RECORDS FOR THIS TASK:

────────────────────────────────────────

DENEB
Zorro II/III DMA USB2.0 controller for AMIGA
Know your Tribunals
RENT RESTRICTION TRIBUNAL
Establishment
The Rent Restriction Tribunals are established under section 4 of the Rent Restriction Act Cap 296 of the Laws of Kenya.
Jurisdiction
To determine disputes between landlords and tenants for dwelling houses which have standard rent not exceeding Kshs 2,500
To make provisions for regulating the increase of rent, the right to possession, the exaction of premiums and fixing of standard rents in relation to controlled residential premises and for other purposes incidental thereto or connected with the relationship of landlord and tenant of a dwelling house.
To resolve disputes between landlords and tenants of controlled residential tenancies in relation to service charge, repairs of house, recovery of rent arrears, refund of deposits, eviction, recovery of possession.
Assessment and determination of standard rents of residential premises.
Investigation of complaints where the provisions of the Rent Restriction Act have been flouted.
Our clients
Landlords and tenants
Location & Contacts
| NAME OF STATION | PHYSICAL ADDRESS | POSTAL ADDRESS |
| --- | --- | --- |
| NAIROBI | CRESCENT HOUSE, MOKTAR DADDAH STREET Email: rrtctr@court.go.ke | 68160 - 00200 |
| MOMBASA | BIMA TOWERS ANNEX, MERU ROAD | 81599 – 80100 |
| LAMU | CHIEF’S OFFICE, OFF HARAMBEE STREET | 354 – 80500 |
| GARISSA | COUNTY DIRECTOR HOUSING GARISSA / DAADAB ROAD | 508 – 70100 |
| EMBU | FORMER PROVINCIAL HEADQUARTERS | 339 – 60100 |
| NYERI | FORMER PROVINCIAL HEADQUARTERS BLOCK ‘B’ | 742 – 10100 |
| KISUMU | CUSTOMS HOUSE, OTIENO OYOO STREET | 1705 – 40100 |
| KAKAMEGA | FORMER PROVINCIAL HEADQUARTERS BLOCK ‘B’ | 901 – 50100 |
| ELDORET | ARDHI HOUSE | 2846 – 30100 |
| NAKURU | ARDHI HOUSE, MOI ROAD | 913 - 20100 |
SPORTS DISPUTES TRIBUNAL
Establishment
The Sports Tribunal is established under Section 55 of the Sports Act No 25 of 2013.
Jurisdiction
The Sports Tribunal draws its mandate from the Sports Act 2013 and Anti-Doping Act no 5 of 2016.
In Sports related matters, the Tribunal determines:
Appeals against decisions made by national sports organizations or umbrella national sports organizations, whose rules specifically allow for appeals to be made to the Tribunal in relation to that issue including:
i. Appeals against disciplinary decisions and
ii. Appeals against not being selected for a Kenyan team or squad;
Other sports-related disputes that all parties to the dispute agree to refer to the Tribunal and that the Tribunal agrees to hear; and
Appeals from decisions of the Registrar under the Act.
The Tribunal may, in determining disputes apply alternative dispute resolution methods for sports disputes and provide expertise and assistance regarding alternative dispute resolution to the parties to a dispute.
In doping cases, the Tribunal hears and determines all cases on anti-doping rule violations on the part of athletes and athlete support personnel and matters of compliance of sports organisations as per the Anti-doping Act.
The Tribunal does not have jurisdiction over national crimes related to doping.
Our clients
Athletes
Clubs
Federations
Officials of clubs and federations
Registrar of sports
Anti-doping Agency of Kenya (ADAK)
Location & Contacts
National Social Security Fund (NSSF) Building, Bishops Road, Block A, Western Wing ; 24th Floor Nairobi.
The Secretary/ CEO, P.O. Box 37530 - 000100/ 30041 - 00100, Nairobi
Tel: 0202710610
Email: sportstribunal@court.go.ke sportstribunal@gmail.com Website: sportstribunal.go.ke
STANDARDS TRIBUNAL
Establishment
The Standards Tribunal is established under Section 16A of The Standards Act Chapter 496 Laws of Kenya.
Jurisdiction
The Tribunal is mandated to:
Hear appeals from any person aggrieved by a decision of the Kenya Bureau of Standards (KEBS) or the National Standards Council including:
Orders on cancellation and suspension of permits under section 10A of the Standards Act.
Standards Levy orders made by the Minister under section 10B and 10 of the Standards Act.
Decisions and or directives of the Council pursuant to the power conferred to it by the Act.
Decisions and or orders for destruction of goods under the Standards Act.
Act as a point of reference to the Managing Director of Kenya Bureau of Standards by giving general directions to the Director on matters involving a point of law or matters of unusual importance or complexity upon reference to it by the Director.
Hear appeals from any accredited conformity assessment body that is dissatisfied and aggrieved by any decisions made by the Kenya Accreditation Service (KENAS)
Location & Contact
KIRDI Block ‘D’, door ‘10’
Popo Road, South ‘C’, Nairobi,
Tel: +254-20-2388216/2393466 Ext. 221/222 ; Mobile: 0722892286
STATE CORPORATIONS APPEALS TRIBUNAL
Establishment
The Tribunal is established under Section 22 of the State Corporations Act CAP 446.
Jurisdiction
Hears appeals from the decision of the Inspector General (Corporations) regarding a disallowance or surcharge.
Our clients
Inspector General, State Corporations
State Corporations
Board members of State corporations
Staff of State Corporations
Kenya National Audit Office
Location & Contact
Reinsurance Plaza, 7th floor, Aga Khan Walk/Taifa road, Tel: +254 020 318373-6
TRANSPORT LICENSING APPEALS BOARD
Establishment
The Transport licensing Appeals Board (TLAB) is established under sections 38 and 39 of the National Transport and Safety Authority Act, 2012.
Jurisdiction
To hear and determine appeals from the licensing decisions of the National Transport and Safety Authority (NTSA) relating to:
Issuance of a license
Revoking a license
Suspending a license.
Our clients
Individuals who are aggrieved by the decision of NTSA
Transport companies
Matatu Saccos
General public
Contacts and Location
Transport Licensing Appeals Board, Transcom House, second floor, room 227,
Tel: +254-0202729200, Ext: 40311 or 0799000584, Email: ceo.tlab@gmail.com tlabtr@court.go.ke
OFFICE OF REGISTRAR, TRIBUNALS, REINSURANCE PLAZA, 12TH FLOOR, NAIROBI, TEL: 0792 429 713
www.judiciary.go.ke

────────────────────────────────────────

PROBLEM: Each line in the material with "Email" in it must be reported.

ANSWER SPACE:
| NAIROBI | CRESCENT HOUSE, MOKTAR DADDAH STREET Email: rrtctr@court.go.ke | 68160 - 00200 |
Email: sportstribunal@court.go.ke sportstribunal@gmail.com Website: sportstribunal.go.ke
Tel: +254-0202729200, Ext: 40311 or 0799000584, Email: ceo.tlab@gmail.com tlabtr@court.go.ke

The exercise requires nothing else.